YOUR INSTRUCTIONS >> Filter the material below so that only lines containing "always" remain.

+ + +

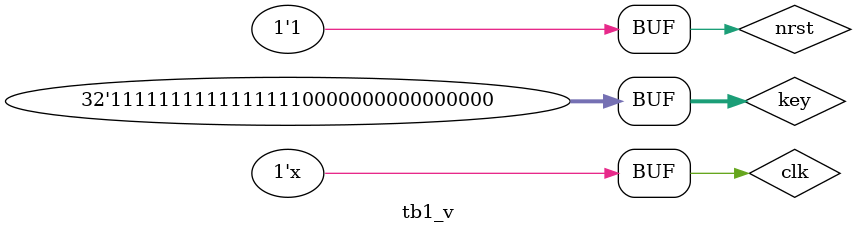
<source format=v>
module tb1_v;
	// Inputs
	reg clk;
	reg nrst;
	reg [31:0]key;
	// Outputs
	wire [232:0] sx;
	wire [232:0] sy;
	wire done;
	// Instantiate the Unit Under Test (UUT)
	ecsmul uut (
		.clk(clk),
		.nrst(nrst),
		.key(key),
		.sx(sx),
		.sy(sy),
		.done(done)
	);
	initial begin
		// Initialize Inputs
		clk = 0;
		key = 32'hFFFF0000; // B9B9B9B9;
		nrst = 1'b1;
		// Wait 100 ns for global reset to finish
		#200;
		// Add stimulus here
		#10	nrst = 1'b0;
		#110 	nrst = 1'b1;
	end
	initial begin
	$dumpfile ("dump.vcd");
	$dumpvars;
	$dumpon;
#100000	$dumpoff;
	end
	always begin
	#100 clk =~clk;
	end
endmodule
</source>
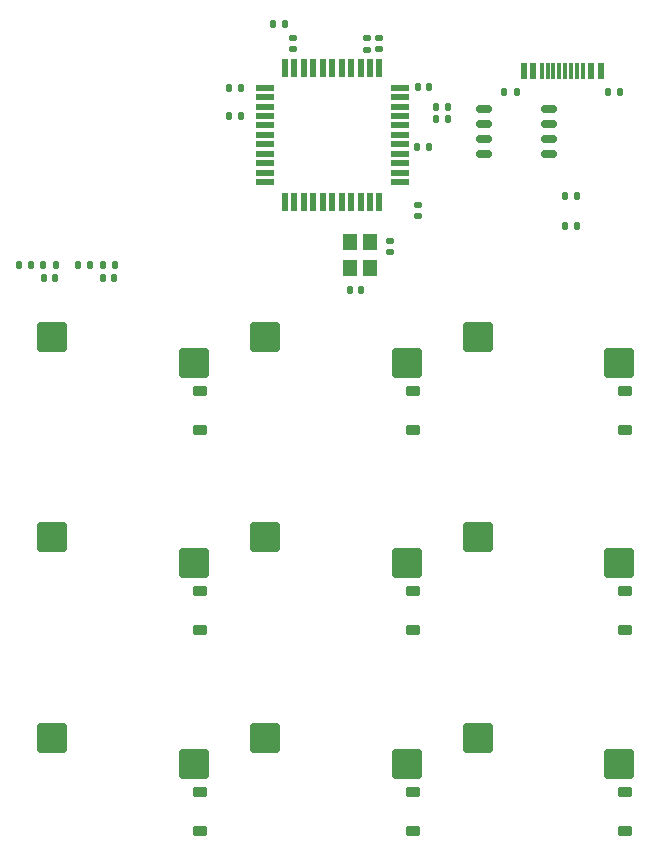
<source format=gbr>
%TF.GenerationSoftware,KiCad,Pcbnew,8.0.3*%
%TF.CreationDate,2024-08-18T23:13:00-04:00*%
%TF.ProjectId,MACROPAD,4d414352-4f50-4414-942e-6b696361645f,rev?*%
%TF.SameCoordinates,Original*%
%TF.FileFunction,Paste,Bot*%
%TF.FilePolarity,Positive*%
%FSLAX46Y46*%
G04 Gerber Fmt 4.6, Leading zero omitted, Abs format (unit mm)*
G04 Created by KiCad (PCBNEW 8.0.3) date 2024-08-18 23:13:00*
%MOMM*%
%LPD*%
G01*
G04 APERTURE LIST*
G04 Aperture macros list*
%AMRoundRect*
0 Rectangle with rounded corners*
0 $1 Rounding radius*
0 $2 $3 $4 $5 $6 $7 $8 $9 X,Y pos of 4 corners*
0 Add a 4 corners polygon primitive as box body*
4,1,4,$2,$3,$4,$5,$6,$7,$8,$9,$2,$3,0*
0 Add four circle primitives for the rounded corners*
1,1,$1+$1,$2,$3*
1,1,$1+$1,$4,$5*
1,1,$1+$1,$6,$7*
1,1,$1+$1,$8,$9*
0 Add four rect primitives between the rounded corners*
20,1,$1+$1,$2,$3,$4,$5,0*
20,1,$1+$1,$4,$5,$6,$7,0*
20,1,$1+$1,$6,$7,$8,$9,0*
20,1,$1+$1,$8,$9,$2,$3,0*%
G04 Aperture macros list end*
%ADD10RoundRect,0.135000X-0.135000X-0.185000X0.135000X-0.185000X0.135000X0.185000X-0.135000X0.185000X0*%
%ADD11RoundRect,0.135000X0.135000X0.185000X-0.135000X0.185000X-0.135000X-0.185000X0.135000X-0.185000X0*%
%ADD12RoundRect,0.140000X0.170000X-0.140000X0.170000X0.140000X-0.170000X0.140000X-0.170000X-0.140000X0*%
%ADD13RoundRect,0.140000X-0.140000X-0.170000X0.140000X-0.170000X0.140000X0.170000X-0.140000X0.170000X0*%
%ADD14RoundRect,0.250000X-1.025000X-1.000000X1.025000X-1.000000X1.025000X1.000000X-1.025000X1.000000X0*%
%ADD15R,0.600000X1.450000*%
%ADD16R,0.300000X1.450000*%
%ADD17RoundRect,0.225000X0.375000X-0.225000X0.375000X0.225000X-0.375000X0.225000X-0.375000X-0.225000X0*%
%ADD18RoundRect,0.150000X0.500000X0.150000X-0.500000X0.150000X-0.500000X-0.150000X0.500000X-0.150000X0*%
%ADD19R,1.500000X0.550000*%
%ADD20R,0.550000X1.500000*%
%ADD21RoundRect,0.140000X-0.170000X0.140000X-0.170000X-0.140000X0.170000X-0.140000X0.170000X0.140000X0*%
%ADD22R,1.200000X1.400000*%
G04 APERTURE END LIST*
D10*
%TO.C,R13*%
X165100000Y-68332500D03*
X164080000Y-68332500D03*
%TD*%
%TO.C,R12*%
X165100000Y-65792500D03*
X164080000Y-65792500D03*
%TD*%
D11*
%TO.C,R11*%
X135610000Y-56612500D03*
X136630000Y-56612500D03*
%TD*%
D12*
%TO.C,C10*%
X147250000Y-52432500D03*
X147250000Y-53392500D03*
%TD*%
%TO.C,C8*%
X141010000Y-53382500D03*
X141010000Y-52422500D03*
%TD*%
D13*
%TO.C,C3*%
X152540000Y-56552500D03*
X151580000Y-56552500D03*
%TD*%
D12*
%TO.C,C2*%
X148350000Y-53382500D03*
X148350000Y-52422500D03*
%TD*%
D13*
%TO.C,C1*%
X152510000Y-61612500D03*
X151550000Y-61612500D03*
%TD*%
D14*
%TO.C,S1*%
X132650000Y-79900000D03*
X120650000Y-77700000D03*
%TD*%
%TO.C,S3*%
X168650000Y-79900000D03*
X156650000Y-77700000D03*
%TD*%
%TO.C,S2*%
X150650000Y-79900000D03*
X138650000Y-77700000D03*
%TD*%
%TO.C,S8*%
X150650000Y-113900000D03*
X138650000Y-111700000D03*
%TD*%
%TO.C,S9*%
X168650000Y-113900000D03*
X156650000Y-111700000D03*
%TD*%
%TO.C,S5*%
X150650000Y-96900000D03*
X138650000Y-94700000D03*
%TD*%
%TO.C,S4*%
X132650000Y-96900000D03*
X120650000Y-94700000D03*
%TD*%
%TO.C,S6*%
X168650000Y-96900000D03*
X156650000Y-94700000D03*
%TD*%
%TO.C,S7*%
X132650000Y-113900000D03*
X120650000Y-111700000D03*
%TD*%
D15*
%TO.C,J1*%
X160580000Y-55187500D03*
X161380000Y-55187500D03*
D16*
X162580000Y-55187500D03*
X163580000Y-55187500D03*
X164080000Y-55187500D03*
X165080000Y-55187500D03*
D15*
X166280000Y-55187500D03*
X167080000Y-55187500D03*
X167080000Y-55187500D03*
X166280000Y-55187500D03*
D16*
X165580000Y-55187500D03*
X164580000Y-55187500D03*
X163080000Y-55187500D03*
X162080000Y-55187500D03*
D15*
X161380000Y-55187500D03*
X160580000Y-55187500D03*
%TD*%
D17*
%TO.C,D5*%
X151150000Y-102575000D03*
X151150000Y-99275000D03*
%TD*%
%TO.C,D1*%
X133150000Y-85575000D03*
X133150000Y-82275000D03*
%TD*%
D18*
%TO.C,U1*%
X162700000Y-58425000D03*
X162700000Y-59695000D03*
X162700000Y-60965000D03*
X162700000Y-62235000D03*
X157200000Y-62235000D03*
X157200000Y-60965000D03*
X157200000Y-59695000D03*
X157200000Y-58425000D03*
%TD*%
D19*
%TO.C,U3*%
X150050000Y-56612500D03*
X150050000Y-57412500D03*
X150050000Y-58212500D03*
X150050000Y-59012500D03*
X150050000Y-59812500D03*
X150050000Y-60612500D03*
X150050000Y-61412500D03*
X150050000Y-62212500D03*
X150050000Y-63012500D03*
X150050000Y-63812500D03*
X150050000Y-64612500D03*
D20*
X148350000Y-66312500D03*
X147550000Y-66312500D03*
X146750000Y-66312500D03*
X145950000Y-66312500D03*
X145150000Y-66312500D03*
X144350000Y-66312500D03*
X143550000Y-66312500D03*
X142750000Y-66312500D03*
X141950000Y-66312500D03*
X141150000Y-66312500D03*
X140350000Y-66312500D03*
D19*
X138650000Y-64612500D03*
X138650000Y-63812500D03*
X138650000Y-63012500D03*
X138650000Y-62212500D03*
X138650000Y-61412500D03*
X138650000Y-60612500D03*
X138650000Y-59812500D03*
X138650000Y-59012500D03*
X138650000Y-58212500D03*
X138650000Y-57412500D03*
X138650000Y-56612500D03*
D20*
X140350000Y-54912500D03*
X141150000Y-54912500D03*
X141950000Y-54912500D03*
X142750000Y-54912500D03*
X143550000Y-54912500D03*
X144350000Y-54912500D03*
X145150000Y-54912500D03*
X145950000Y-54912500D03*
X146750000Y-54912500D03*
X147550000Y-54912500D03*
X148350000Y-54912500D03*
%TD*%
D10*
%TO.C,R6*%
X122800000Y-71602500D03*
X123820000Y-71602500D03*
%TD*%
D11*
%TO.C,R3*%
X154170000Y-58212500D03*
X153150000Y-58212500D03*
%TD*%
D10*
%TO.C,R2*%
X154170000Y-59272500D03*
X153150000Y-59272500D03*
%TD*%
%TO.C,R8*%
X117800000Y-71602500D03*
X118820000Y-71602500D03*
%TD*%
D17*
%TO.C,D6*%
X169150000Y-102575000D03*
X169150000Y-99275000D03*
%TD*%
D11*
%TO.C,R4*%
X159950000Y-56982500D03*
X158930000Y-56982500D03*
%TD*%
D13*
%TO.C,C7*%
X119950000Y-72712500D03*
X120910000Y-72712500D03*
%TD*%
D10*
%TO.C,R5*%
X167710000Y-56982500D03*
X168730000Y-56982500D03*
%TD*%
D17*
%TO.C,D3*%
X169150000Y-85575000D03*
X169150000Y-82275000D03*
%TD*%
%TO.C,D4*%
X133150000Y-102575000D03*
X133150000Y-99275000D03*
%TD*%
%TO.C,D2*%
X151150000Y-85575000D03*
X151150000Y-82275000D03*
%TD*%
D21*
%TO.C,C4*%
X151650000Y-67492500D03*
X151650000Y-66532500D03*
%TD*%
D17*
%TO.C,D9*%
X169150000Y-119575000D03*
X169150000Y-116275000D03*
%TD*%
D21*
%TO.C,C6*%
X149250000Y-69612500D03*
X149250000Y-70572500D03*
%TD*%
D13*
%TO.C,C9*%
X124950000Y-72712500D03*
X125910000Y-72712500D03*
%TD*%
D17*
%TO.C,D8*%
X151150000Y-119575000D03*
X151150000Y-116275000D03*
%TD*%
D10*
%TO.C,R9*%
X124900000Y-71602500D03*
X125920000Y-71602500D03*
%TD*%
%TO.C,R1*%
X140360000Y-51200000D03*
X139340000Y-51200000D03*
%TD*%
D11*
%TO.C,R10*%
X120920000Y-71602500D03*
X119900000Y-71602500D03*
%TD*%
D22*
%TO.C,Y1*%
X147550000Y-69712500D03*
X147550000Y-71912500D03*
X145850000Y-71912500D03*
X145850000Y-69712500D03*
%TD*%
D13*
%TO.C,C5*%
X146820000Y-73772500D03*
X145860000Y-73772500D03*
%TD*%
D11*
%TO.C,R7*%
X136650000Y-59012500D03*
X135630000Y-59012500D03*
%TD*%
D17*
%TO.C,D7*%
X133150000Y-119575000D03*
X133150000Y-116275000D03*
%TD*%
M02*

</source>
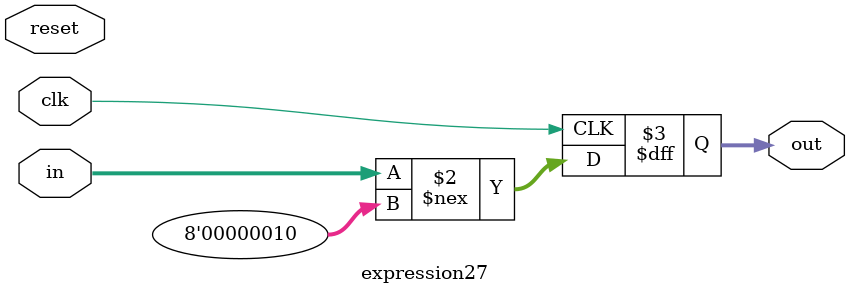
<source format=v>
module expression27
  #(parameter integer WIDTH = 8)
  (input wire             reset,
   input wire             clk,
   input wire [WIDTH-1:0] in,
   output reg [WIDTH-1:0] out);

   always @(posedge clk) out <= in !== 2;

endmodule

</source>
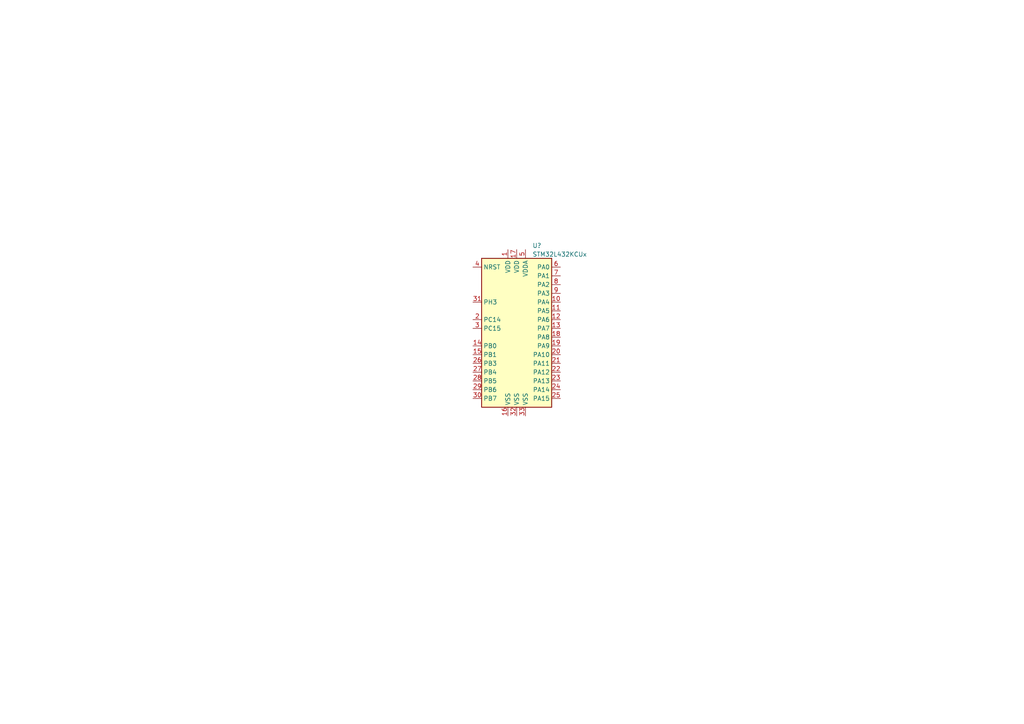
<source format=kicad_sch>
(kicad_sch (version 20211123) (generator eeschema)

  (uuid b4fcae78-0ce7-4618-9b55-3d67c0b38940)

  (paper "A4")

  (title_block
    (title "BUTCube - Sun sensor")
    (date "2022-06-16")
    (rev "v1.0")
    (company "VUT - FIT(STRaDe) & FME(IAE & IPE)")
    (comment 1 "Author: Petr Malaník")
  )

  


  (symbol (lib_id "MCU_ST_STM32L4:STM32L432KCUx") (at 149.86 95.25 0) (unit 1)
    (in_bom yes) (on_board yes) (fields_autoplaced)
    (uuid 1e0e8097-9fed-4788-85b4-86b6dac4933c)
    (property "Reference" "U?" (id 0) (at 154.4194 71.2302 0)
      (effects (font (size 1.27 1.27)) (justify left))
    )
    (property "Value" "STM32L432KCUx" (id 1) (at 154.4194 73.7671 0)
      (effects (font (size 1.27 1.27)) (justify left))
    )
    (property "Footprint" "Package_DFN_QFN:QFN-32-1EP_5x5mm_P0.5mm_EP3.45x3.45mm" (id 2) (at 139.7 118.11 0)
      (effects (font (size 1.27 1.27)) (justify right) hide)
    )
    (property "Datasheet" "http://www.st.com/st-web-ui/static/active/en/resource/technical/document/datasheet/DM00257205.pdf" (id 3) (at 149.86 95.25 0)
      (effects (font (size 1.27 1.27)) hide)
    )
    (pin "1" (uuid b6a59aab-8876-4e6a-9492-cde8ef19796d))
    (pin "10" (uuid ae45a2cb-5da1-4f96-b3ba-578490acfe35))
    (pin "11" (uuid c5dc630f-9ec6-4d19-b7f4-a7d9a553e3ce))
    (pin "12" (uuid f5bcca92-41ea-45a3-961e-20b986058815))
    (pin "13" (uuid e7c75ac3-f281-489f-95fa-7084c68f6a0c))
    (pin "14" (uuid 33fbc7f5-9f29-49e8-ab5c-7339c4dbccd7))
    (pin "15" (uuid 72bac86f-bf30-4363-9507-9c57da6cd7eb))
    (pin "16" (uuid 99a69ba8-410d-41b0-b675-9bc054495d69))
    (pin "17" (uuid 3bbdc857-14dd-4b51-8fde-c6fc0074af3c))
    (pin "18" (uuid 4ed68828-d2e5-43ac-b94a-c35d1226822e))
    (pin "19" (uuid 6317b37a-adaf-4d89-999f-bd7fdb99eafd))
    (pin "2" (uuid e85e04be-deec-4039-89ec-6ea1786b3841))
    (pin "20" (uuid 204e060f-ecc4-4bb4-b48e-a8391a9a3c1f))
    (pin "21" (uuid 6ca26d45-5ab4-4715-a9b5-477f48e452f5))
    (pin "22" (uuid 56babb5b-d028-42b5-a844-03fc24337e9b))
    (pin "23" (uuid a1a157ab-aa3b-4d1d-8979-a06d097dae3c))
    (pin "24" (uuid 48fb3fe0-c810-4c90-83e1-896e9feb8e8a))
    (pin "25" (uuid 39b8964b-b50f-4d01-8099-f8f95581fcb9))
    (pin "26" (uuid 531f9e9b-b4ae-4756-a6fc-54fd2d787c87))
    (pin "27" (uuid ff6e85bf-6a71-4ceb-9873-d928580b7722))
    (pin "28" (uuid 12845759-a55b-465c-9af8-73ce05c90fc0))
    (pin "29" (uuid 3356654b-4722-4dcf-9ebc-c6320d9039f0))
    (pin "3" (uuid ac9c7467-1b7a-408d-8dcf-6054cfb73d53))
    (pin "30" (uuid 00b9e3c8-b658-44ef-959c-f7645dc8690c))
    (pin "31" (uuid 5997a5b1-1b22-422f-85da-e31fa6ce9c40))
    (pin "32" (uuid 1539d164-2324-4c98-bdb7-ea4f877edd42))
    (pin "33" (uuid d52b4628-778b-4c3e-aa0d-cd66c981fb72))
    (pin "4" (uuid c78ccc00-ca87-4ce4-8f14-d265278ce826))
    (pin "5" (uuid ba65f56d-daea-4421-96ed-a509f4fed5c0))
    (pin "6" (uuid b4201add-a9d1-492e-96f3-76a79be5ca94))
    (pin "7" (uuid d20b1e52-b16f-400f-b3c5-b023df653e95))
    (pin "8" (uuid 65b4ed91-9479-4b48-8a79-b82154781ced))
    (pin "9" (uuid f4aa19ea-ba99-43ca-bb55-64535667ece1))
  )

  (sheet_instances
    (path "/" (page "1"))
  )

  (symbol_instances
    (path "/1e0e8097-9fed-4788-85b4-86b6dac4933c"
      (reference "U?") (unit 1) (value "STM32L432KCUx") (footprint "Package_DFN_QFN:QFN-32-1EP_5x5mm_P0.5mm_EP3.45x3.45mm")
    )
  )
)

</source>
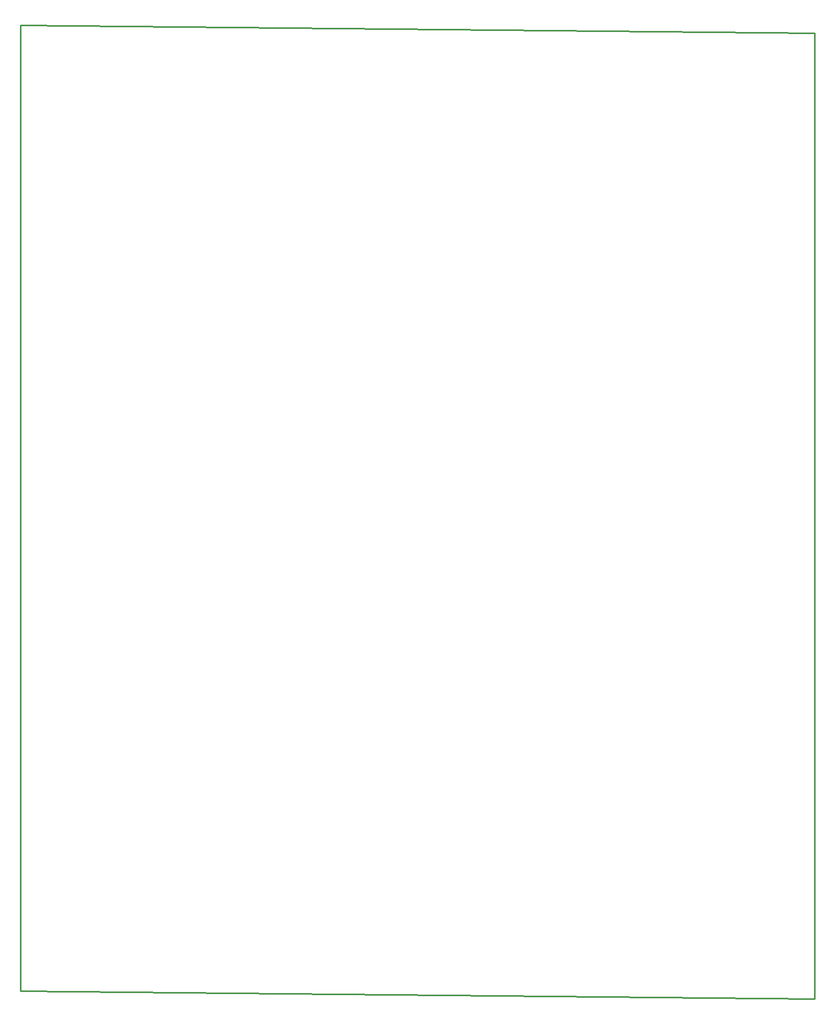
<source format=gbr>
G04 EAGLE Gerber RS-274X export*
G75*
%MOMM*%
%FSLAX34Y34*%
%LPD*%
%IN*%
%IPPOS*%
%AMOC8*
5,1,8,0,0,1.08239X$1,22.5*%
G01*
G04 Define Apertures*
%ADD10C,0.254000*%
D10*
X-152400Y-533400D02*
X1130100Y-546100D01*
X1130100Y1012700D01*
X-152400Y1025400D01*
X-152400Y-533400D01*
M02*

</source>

+ + +

SOLUTION TO THE EXERCISE >>
	always begin
   always @(posedge clk) out <= in !== 2;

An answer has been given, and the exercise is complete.